We end up spending too much time building too many things, with way more flexibility and being way more "future proof" that it will ever be needed. Only to find out those clients moved on because we took too long to deliver... Now scrape all of that!

Or an even worse situation: with all the requirements and context on the table, some developers still choose this path because they want to do the code as "future proof" as possible, so later on when some requirements change that will affect that area, they won't have to go back to it: "It already is implemented! You just have to configure this whole thing in this way and voila!".

Too avoid all these mistakes, there is one simple trick (the business folks hate it!): communcation on both ends!

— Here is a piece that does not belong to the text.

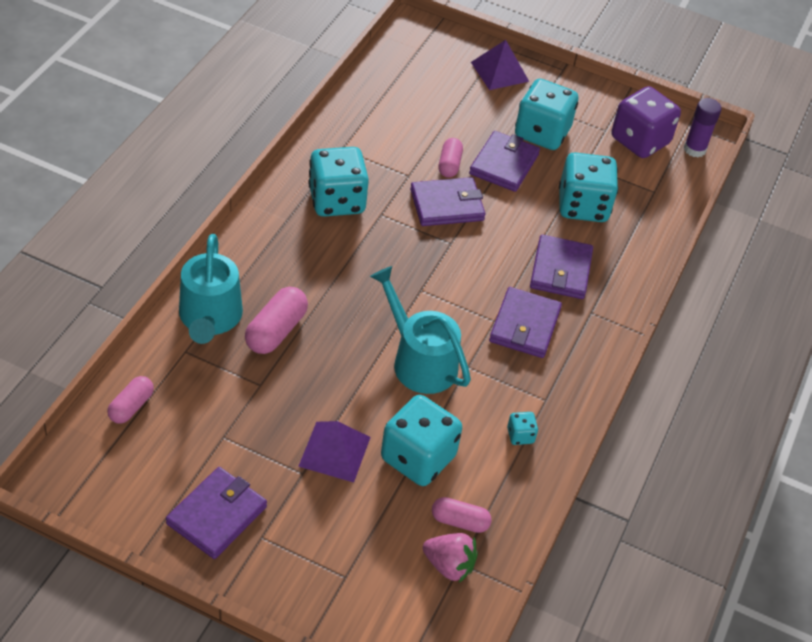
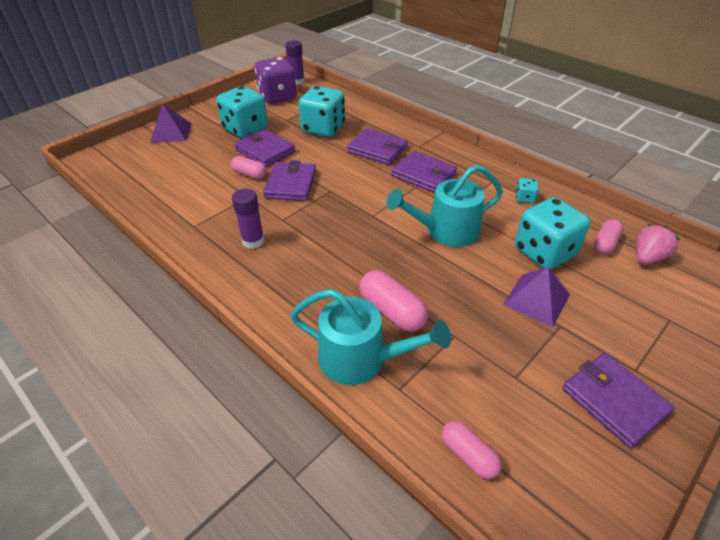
camera: 65 degrees left, 5 degrees down
(336, 201) = (253, 241): turquoise dice -> purple glue stick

Try to put the clarifying questions to uncover the desired outcome for the clients, and then design and implement the fastest way to get there. If the business folks get overwhelmed with the tech jargon you throw at them or don't have the answers, help them either come up with them, or instruct them what to ask the clients. And if the client doesn't know, propose them a simple way to achieve their goals. After all, that's what pays the bills: the client's problems that get solved by you.